I recently had the opportunity to dig into the OCR capabilities of UiPath for a client. I thought the results were enlightening, so I wanted to share them here.
UiPath has a drag-and-drop interface for building RPA bots. One of the built-in activities is called "Read PDF with OCR." Using it is as simple as dragging it into your flow and choosing one of the six OCR engines that UiPath has built integrations with.
About the OCR Engines
- Google OCR - This actually uses the open source Tesseract OCR Engine, so it is free to use. Also, this processing is done on the local machine where UiPath is running.
- Google Cloud OCR - This requires a Google Cloud API Key, which has a free trial. More details here.
- Microsoft OCR - This uses the MODI OCR Engine, which is also free to use, and the processing is done locally like Google OCR.
- Microsoft Cloud OCR - This uses the Microsoft Computer Vision API, which is also free to sign up for.

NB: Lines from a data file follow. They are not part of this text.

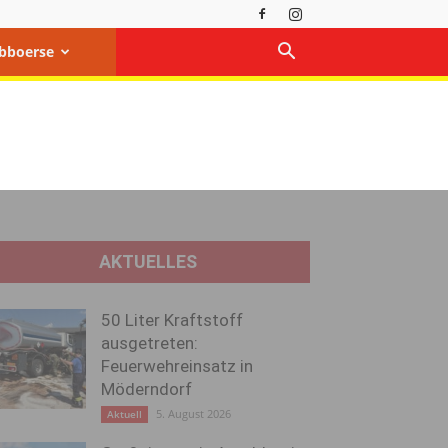
bboerse
AKTUELLES
50 Liter Kraftstoff
ausgetreten:
Feuerwehreinsatz in
Möderndorf
5. August 2026
Aktuell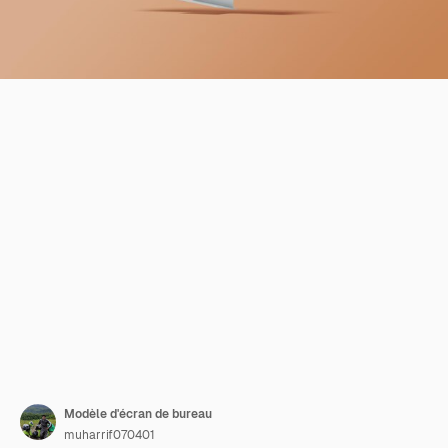
Modèle d'écran de bureau
muharrif070401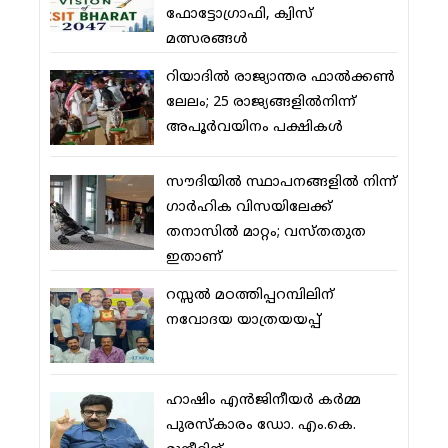
ഫോട്ടോഗ്രാഫി, ക്വിസ്
മത്സരങ്ങള്‍
റിയാദില്‍ രാജ്യാന്തര ഫാല്‍ക്കണ്‍
ലേലം; 25 രാജ്യങ്ങളില്‍നിന്ന്
അപൂര്‍വയിനം പക്ഷികള്‍
സൗദിയില്‍ സ്ഥാപനങ്ങളില്‍ നിന്ന്
ഗാര്‍ഹിക വിസയിലേക്ക്
തനാസില്‍ മാറ്റം; വസ്തതുത
ഇതാണ്
റസ്സല്‍ മഠത്തിപ്പറമ്പിലിന്
നവോദയ യാത്രയയപ്പ്
ഹാഷിം എന്‍ജിനീയര്‍ കര്‍മ്മ
പുരസ്‌കാരം ഡോ. എം.കെ.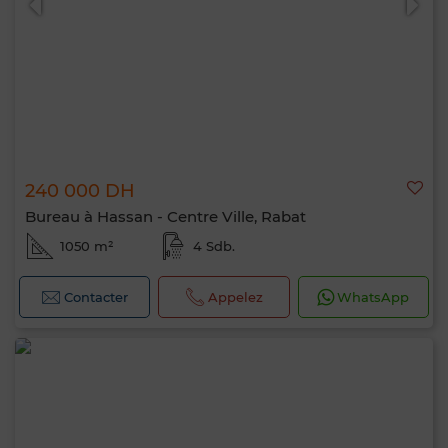
240 000 DH
Bureau à Hassan - Centre Ville, Rabat
1050 m²
4 Sdb.
Contacter
Appelez
WhatsApp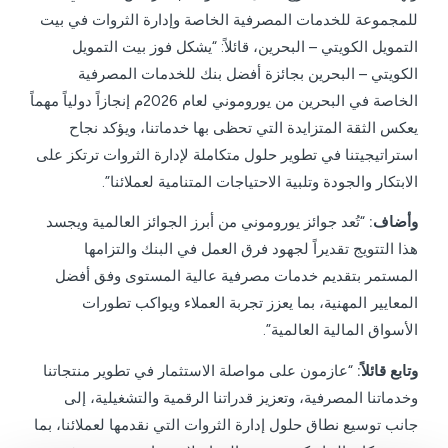
للمجموعة للخدمات المصرفية الخاصة وإدارة الثروات في بيت
التمويل الكويتي – البحرين، قائلاً: “يشكل فوز بيت التمويل
الكويتي – البحرين بجائزة أفضل بنك للخدمات المصرفية
الخاصة في البحرين من يوروموني لعام 2026م إنجازاً دولياً مهماً
يعكس الثقة المتزايدة التي تحظى بها خدماتنا، ويؤكد نجاح
استراتيجيتنا في تطوير حلول متكاملة لإدارة الثروات ترتكز على
الابتكار والجودة وتلبية الاحتياجات المتنامية لعملائنا”.
وأضاف:
“تُعد جوائز يوروموني من أبرز الجوائز العالمية ويجسد
هذا التتويج تقديراً لجهود فرق العمل في البنك والتزامها
المستمر بتقديم خدمات مصرفية عالية المستوى وفق أفضل
المعايير المهنية، بما يعزز تجربة العملاء ويواكب تطورات
الأسواق المالية العالمية”.
وتابع قائلاً:
“عازمون على مواصلة الاستثمار في تطوير منتجاتنا
وخدماتنا المصرفية، وتعزيز قدراتنا الرقمية والتشغيلية، إلى
جانب توسيع نطاق حلول إدارة الثروات التي نقدمها لعملائنا، بما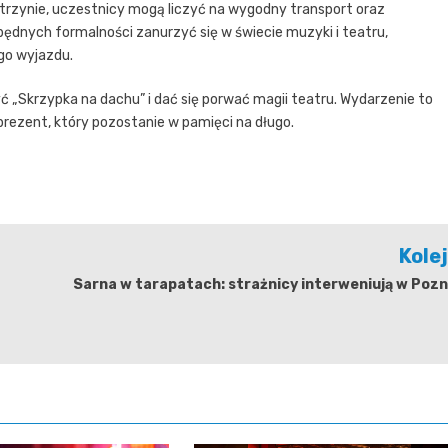
trzynie, uczestnicy mogą liczyć na wygodny transport oraz
zbędnych formalności zanurzyć się w świecie muzyki i teatru,
go wyjazdu.
yć „Skrzypka na dachu” i dać się porwać magii teatru. Wydarzenie to
 prezent, który pozostanie w pamięci na długo.
Kole
Sarna w tarapatach: strażnicy interweniują w Poz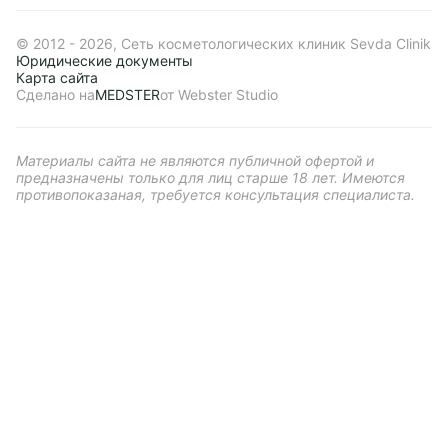
© 2012 - 2026, Сеть косметологических клиник Sevda Clinik
Юридические документы
Карта сайта
Сделано на
MEDSTER
от Webster Studio
Материалы сайта не являются публичной офертой и
предназначены только для лиц старше 18 лет. Имеются
противопоказаная, требуется консультация специалиста.
Сбросить
Применить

Details here.
- Abbyy OCR - This requires you to install Abbyy FineReader on your local machine and purchase a license. Details here.
- Abbyy Cloud OCR - This requires a subscription. Details here.
- Google OCR - This is easy to use because it's built into UiPath, but I found that it is the slowest option. Multi-page documents can take upwards of 30 seconds to get through.
- Google Cloud OCR - This option is fast and accurate. I was able to create an API key and get it working with UiPath pretty quickly. I did have to turn on billing to get the API key to work, but they give you 1,000 pages per month for free, which was more than enough for what I was doing.
- Microsoft OCR - This is similar to the built-in Google OCR option in that it's free and easy to use. For some document types it was more accurate than Google OCR, but for others it was less accurate.
- Microsoft Cloud OCR - I signed up for an API key, but I got an error in UiPath when I tried to use it. Based on some research I've done, I'm not the only one having this issue. It might have to do with some changes to Microsoft's API that have not yet been reflected in UiPath.
- Abbyy OCR - I downloaded a free trial of Abbyy FineReader to the machine I was using, and I was very impressed. FineReader can do lots of cool things including converting a scanned PDF to a searchable PDF or other document formats. Unfortunately, I was not able to get this option working with UiPath, and I'm not sure why.
- Abbyy Cloud OCR - I signed up for a free trial of this service, and it was easy to get it working with UiPath. This option was fast and accurate like Google Cloud OCR. Abbyy really shines in the way it formats the output text -- the text is spaced out to mimic the spacing of the original PDF, whereas most of these options simply output the text line by line.
Unsurprisingly, the paid OCR engines performed the best, especially with scanned documents. None of the engines read low-quality scans perfectly, but the cloud options were closest. If OCR is a key part of your project, I recommend trying all of your available options for the specific document types you're working with to find the best option that works within your project budget.